__TASK BRIEF__. The lines you return must be all those in the data that hold the string "other".
=== Section Start ===
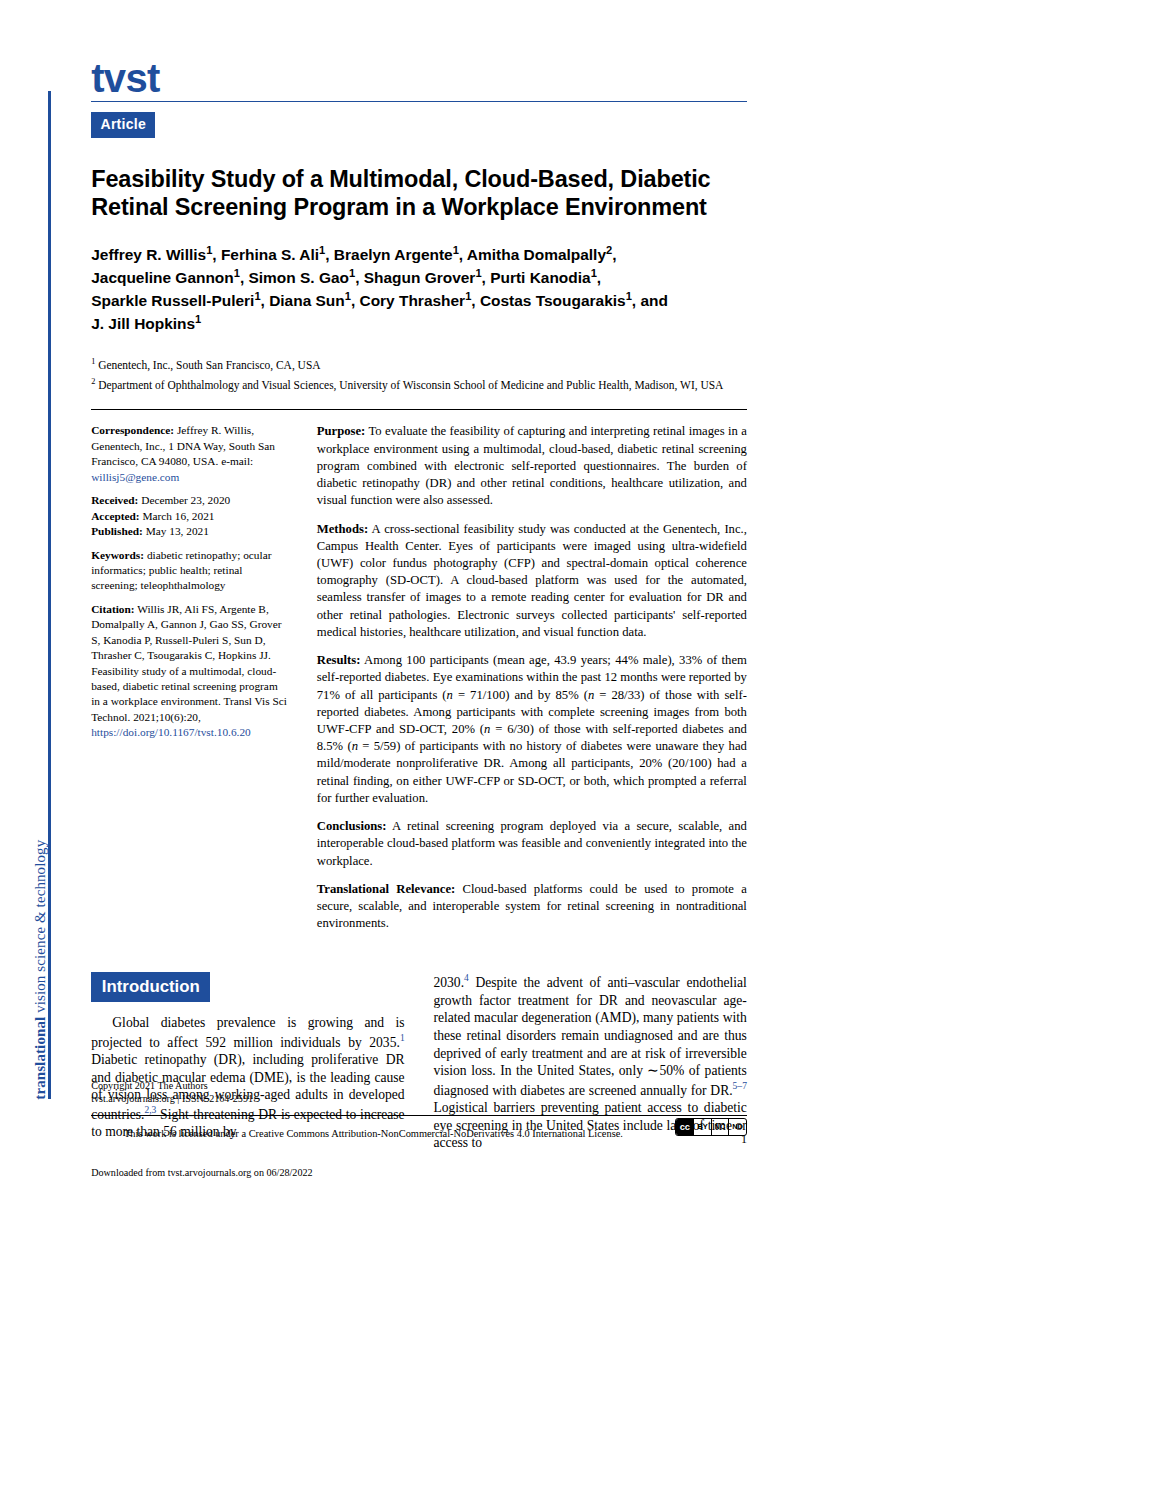translational vision science & technology
tvst
Article
Feasibility Study of a Multimodal, Cloud-Based, Diabetic
Retinal Screening Program in a Workplace Environment
Jeffrey R. Willis1, Ferhina S. Ali1, Braelyn Argente1, Amitha Domalpally2,
Jacqueline Gannon1, Simon S. Gao1, Shagun Grover1, Purti Kanodia1,
Sparkle Russell-Puleri1, Diana Sun1, Cory Thrasher1, Costas Tsougarakis1, and
J. Jill Hopkins1
1 Genentech, Inc., South San Francisco, CA, USA
2 Department of Ophthalmology and Visual Sciences, University of Wisconsin School of Medicine and Public Health, Madison, WI, USA
Correspondence: Jeffrey R. Willis, Genentech, Inc., 1 DNA Way, South San Francisco, CA 94080, USA. e-mail: willisj5@gene.com
Received: December 23, 2020
Accepted: March 16, 2021
Published: May 13, 2021
Keywords: diabetic retinopathy; ocular informatics; public health; retinal screening; teleophthalmology
Citation: Willis JR, Ali FS, Argente B, Domalpally A, Gannon J, Gao SS, Grover S, Kanodia P, Russell-Puleri S, Sun D, Thrasher C, Tsougarakis C, Hopkins JJ. Feasibility study of a multimodal, cloud-based, diabetic retinal screening program in a workplace environment. Transl Vis Sci Technol. 2021;10(6):20, https://doi.org/10.1167/tvst.10.6.20
Purpose: To evaluate the feasibility of capturing and interpreting retinal images in a workplace environment using a multimodal, cloud-based, diabetic retinal screening program combined with electronic self-reported questionnaires. The burden of diabetic retinopathy (DR) and other retinal conditions, healthcare utilization, and visual function were also assessed.
Methods: A cross-sectional feasibility study was conducted at the Genentech, Inc., Campus Health Center. Eyes of participants were imaged using ultra-widefield (UWF) color fundus photography (CFP) and spectral-domain optical coherence tomography (SD-OCT). A cloud-based platform was used for the automated, seamless transfer of images to a remote reading center for evaluation for DR and other retinal pathologies. Electronic surveys collected participants' self-reported medical histories, healthcare utilization, and visual function data.
Results: Among 100 participants (mean age, 43.9 years; 44% male), 33% of them self-reported diabetes. Eye examinations within the past 12 months were reported by 71% of all participants (n = 71/100) and by 85% (n = 28/33) of those with self-reported diabetes. Among participants with complete screening images from both UWF-CFP and SD-OCT, 20% (n = 6/30) of those with self-reported diabetes and 8.5% (n = 5/59) of participants with no history of diabetes were unaware they had mild/moderate nonproliferative DR. Among all participants, 20% (20/100) had a retinal finding, on either UWF-CFP or SD-OCT, or both, which prompted a referral for further evaluation.
Conclusions: A retinal screening program deployed via a secure, scalable, and interoperable cloud-based platform was feasible and conveniently integrated into the workplace.
Translational Relevance: Cloud-based platforms could be used to promote a secure, scalable, and interoperable system for retinal screening in nontraditional environments.
Introduction
Global diabetes prevalence is growing and is projected to affect 592 million individuals by 2035.1 Diabetic retinopathy (DR), including proliferative DR and diabetic macular edema (DME), is the leading cause of vision loss among working-aged adults in developed countries.2,3 Sight-threatening DR is expected to increase to more than 56 million by
2030.4 Despite the advent of anti–vascular endothelial growth factor treatment for DR and neovascular age-related macular degeneration (AMD), many patients with these retinal disorders remain undiagnosed and are thus deprived of early treatment and are at risk of irreversible vision loss. In the United States, only ∼50% of patients diagnosed with diabetes are screened annually for DR.5–7 Logistical barriers preventing patient access to diabetic eye screening in the United States include lack of time or access to
Copyright 2021 The Authors
tvst.arvojournals.org | ISSN: 2164-2591
1
This work is licensed under a Creative Commons Attribution-NonCommercial-NoDerivatives 4.0 International License.
cc
BY
NC
ND
Downloaded from tvst.arvojournals.org on 06/28/2022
=== Section End ===
__RESULT FOR THIS EXERCISE__.
Purpose: To evaluate the feasibility of capturing and interpreting retinal images in a workplace environment using a multimodal, cloud-based, diabetic retinal screening program combined with electronic self-reported questionnaires. The burden of diabetic retinopathy (DR) and other retinal conditions, healthcare utilization, and visual function were also assessed.
Methods: A cross-sectional feasibility study was conducted at the Genentech, Inc., Campus Health Center. Eyes of participants were imaged using ultra-widefield (UWF) color fundus photography (CFP) and spectral-domain optical coherence tomography (SD-OCT). A cloud-based platform was used for the automated, seamless transfer of images to a remote reading center for evaluation for DR and other retinal pathologies. Electronic surveys collected participants' self-reported medical histories, healthcare utilization, and visual function data.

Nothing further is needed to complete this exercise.